Выдвинув огромную плоскость стены почти на самую рампу в правой («московской») половине спектакля, Шейнцис создал из этой стены своеобразный магнит, забирающий наше внимание самым агрессивным образом.

Огромная, тупая плоскость и одновременно магнит? За счет чего он этого добился? Думаю, прежде всего за счет того, что изобретатель Шейнцис не изобретатель, а философ.

Познание человека, его проникновение в тайны подлунного мира осуществляется, как известно, рывками. Дотянувшись до некоего предела, человек может и волен сделать над собой новое усилие, чтобы увидеть новый горизонт познания, новый промежуточный предел. Процесс бесконечный, и мудрый Ежи Лец заметил: «Опустился на самое дно, как вдруг снизу постучали».

Философ Шейнцис в отношении правой «московской» стены сделал злое и доброе дело одновременно: он ее дематериализовал. Стена стала распадаться на первозданные «кирпичики», на «сценографические молекулы» и «элементарные частицы», мы не ощутили в стене никакого предела, мы не восприняли ее как плоскость или границу, скорее как пористую среду.

Распадающаяся под нашим пристальным взглядом среда стала медленно терять свою плоскостную сущность. Очень скоро наше подсознание начало впитывать в себя бесчисленное количество «сигналов-следов» 310 той человеческой жизни, которая была заключена прежде в этих старомосковских стенах. Мы увидели старинную настенную электропроводку на пожелтевших роликах, Шейнцис, атакуя нашу ассоциативную память, не поленился засунуть за электропроводку жухлые листочки бумаги с давнишними записями, и в нашей памяти всплыли первые московские телефоны, коридоры в коммунальных квартирах и исписанные химическим карандашом стены — следы былых восторгов и обид, что испытывали здесь наши родители и родители наших родителей.

Этот самый древний исторический пласт реставратор Шейнцис проработал со скрупулезной дотошностью, безошибочно вызвав в нашем подсознании «тени забытых предков», организовав в нашей подкорке устойчивый процесс материализации этой дематериализованной плоскости.

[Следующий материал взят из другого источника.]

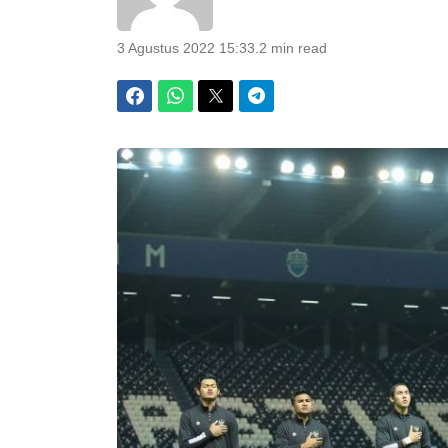
3 Agustus 2022 15:33
.
2 min read
Facebook
WhatsApp
Twitter
Telegram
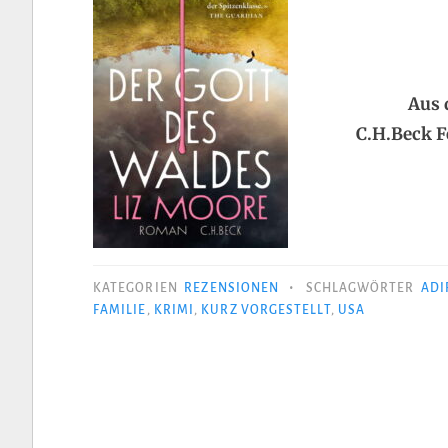
Aus 
C.H.Beck F
•
KATEGORIEN
REZENSIONEN
SCHLAGWÖRTER
ADI
FAMILIE
,
KRIMI
,
KURZ VORGESTELLT
,
USA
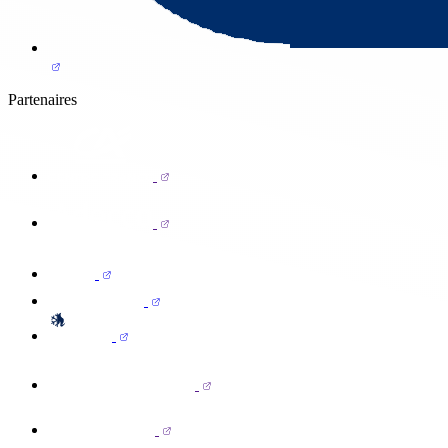
Partenaires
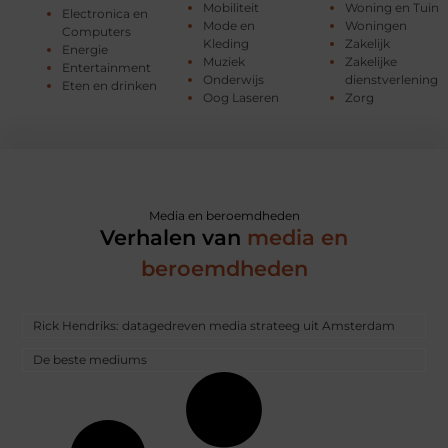
Mobiliteit
Woning en Tuin
Electronica en
Mode en
Woningen
Computers
Kleding
Zakelijk
Energie
Muziek
Zakelijke
Entertainment
Onderwijs
dienstverlening
Eten en drinken
Oog Laseren
Zorg
Media en beroemdheden
Verhalen van
media en
beroemdheden
Rick Hendriks: datagedreven media strateeg uit Amsterdam
De beste mediums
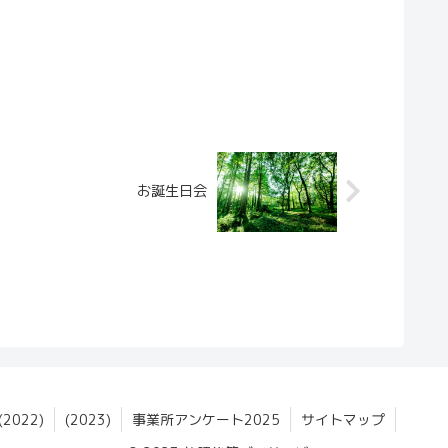
お誕生日会
022)
(2023)
事業所アンケート2025
サイトマップ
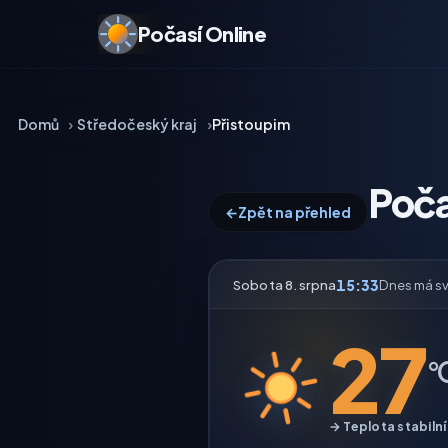
Počasí Online
Domů
Středočeský kraj
Přistoupim
Poča
←
Zpět na přehled
15:33
Sobota 8. srpna
Dnes má s
27
°
→ Teplota stabilní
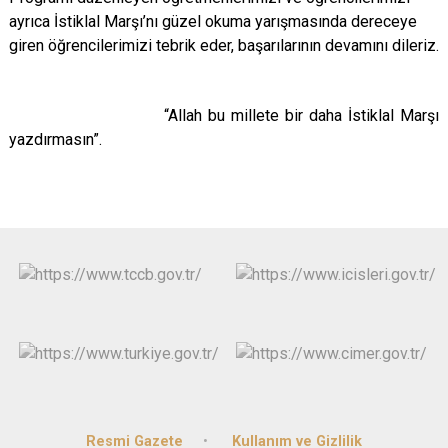
ayrıca İstiklal Marşı’nı güzel okuma yarışmasında dereceye
giren öğrencilerimizi tebrik eder, başarılarının devamını dileriz.
“Allah bu millete bir daha İstiklal Marşı
yazdırmasın”.
Resmi Gazete
Kullanım ve Gizlilik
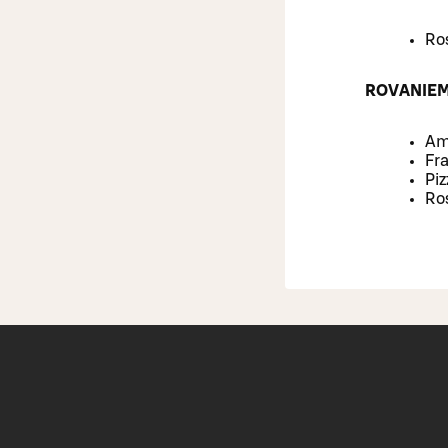
Ro
ROVANIE
Ama
Fra
Piz
Ro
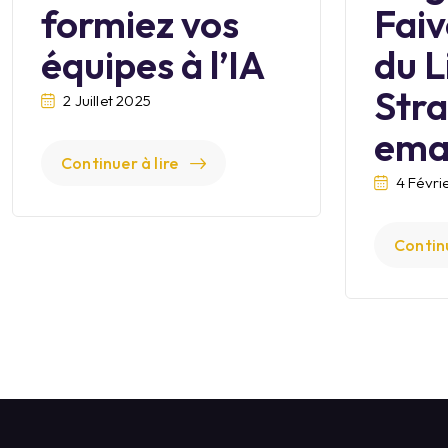
formiez vos
Faiv
équipes à l’IA
du L
Stra
2 Juillet 2025
ema
Continuer à lire
4 Févri
Continu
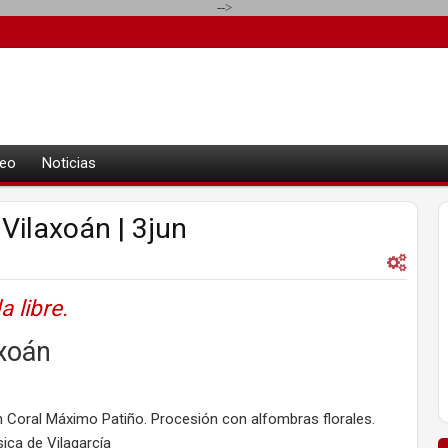
-->
eo
Noticias
Vilaxoán | 3jun
a libre.
axoán
Coral Máximo Patiño. Procesión con alfombras florales.
ica de Vilagarcía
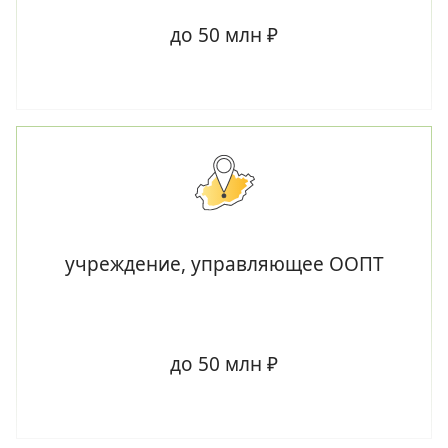
до 50 млн ₽
учреждение, управляющее ООПТ
до 50 млн ₽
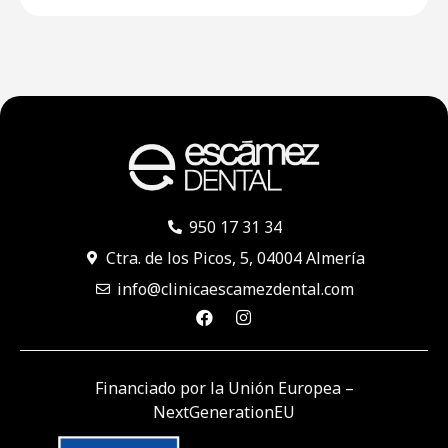
950 17 31 34
Ctra. de los Picos, 5, 04004 Almería
info@clinicaescamezdental.com
Financiado por la Unión Europea –
NextGenerationEU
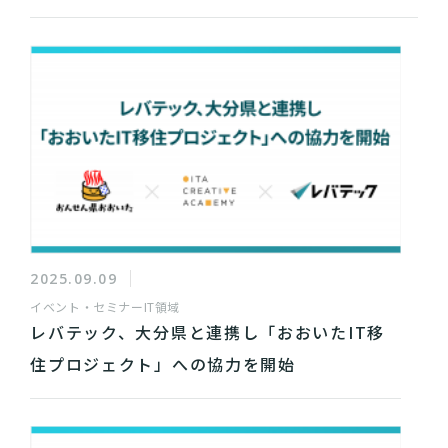
2025.09.09
イベント・セミナー
IT領域
レバテック、大分県と連携し「おおいたIT移
住プロジェクト」への協力を開始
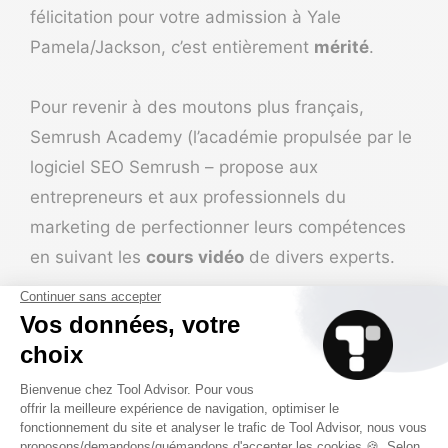
félicitation pour votre admission à Yale
Pamela/Jackson, c’est entièrement
mérité
.
Pour revenir à des moutons plus français,
Semrush Academy
(l’académie propulsée par le
logiciel SEO
Semrush
– propose aux
entrepreneurs et aux professionnels du
marketing de perfectionner leurs compétences
en suivant les
cours vidéo
de divers experts.
Les cours proposés en marketing ne sont pas
nombreux, mais permettent d’apprendre à créer
un site web, à maîtriser l’art du SEO ou à
s’améliorer en la matière facilement et plutôt
rapidement
– comptez 1h pour découvrir les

На первый, древний пласт им вскоре был нанесен новый, послевоенный слой жизни и на него в свою очередь спроецированы новейшие исторические напластования.

Надо отдать должное историку Шейнцису: все мельчайшие и малозаметные детали он смоделировал, пользуясь «не театральными» материалами. Это вызвало особое доверие у зрителя. «Радуйтесь, — говорили мы зрителю устами Шейнциса, — вы пришли в серьезный драматический театр со своей эстетической программой. Мы не скрываем своего условно-театрального поэтического мышления, но мы и не терпим обмана, презираем старомодный театральный реквизит и гарантируем правду жизни на всех уровнях вашего восприятия».